Book Review: Born Survivors by Wendy Holden

This is the story of how three young women – Anka, Rachel and Priska – hid their pregnancies from Dr Josef Mengele on the ramp at Auschwitz, and went on to suffer in the concentration camps and give birth to their babies just before Liberation in April 1945. All three of those babies then met for the first time at the age of 65 and became very close because of the astonishing similarity of circumstances in which they had been born.

Born Survivors by Wendy Holden
Born Survivors by Wendy Holden

I’ve read several books about and by Holocaust survivors, and yet each time I read the detailed account of an individual’s experiences I feel the horror afresh. This account, brilliantly told by Wendy Holden, spares none of the terrible details; the one thing that keeps you going, as the reader, through the grotesque inhumanity of the Nazis, is the knowledge that “this story is only being told because the three women and their babies survived.”
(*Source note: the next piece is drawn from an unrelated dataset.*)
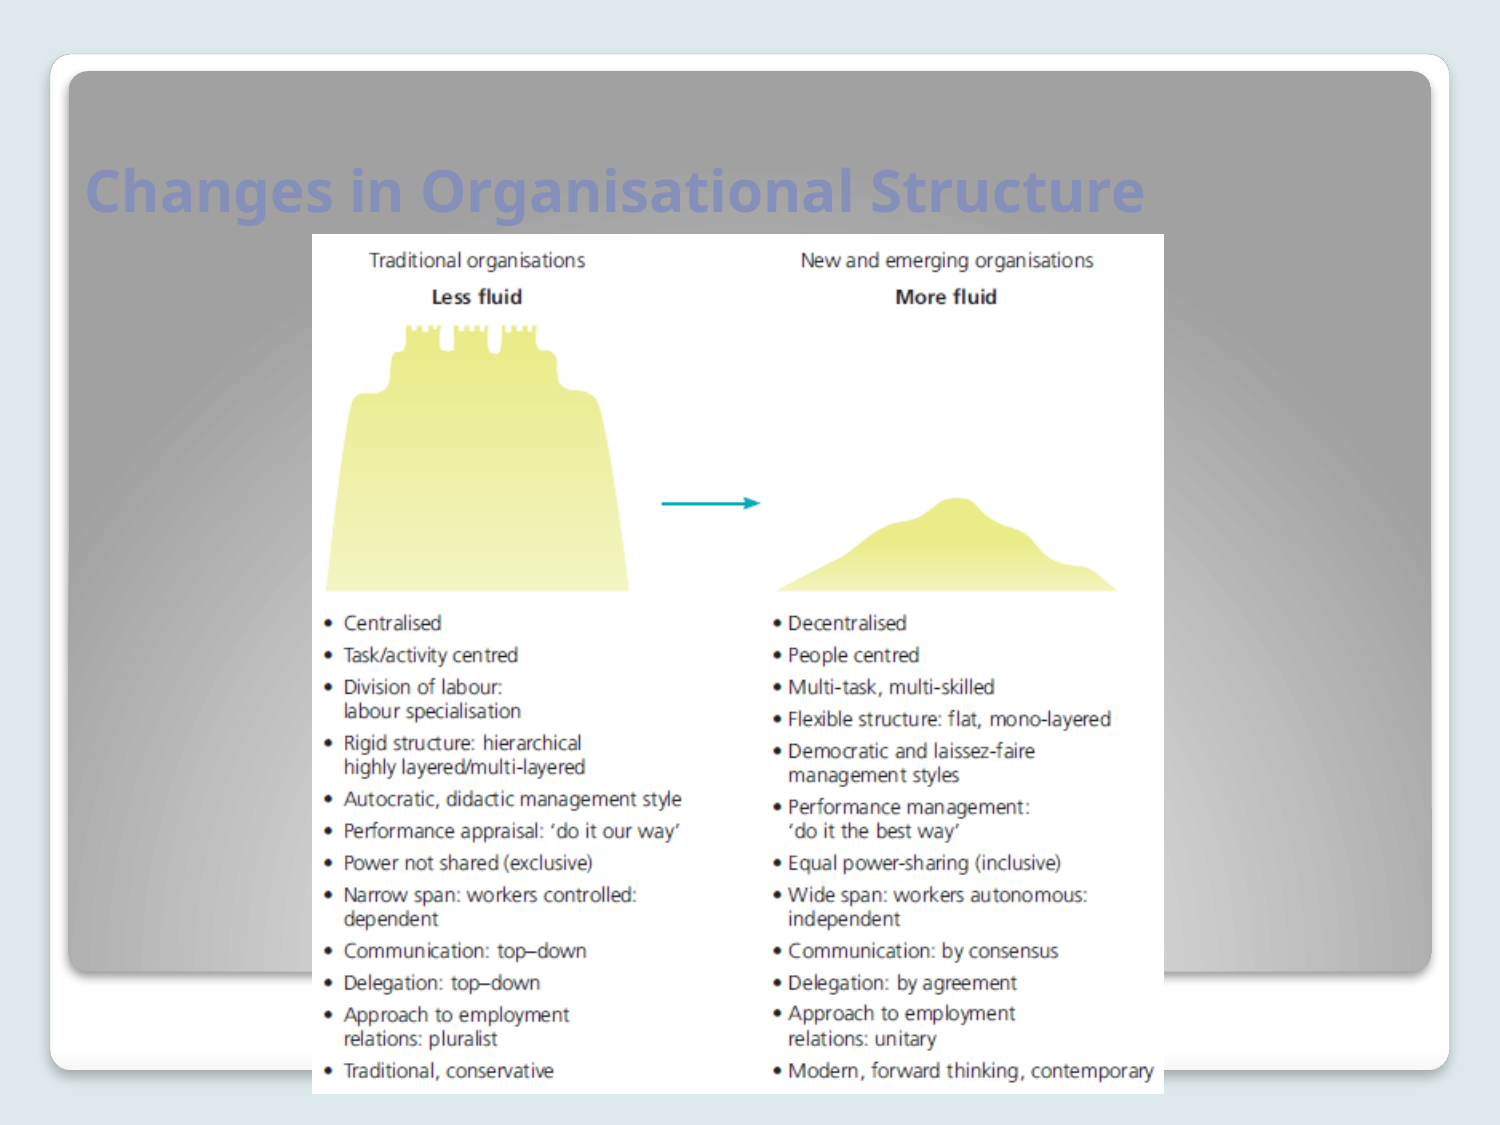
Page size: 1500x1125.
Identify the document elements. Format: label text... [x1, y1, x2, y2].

title Changes in Organisational Structure [70, 58, 1413, 232]
picture [312, 234, 1165, 1095]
As survivor Esther Bauer put it: “The first twenty years we couldn’t talk about it. For the next twenty years no-one wanted to hear about it. Only in the next twenty years did people start asking questions.”

When reading these books I have two immediate responses. One is to try to imagine how I would have coped with those kind of circumstances, and how I would have behaved. The second response is always to ask what this tells us about the nature of human beings,  of good and evil, hope and despair.

This time, I had the following thought:

The essential requirement for “hope” seems to be “macro” thinking. For many of us, when life’s “normal” we live our little lives with our small goals. But when Force Majeure intervenes, throwing us into a survival situation – be that earthquake, tsunami, terrorist atrocity, or Nazi Holocaust – our goals shift from “micro” thinking to “macro” thinking, at the point where lives and hopes and dreams are torn apart – a shift takes place. A new goal replaces the old: to survive; or to know that your story might be known in the future. And these three women would have hoped that their as yet unborn babies would be the living embodiment of that.

Published by SC Skillman

I'm a writer of psychological, paranormal and mystery fiction and non-fiction. My latest book, 'Paranormal Warwickshire', was published by Amberley Publishing in November 2020. Find all my published books here: https://amzn.to/2UktQ6x

2 thoughts on “Book Review: Born Survivors by Wendy Holden

  1. Thanks for reviewing this. I’ve just finished reading it having bought it on the strength of your review. Very moving. Words fail me, but these true stories must never be forgotten.

    1. Thank you for your comment Sandra. I’m pleased that my review encouraged you to read the book. Yes, it is almost beyond words isn’t it; and yet the astonishing fact is that the resilience of the human spirit is what I carry away with me from reading these accounts.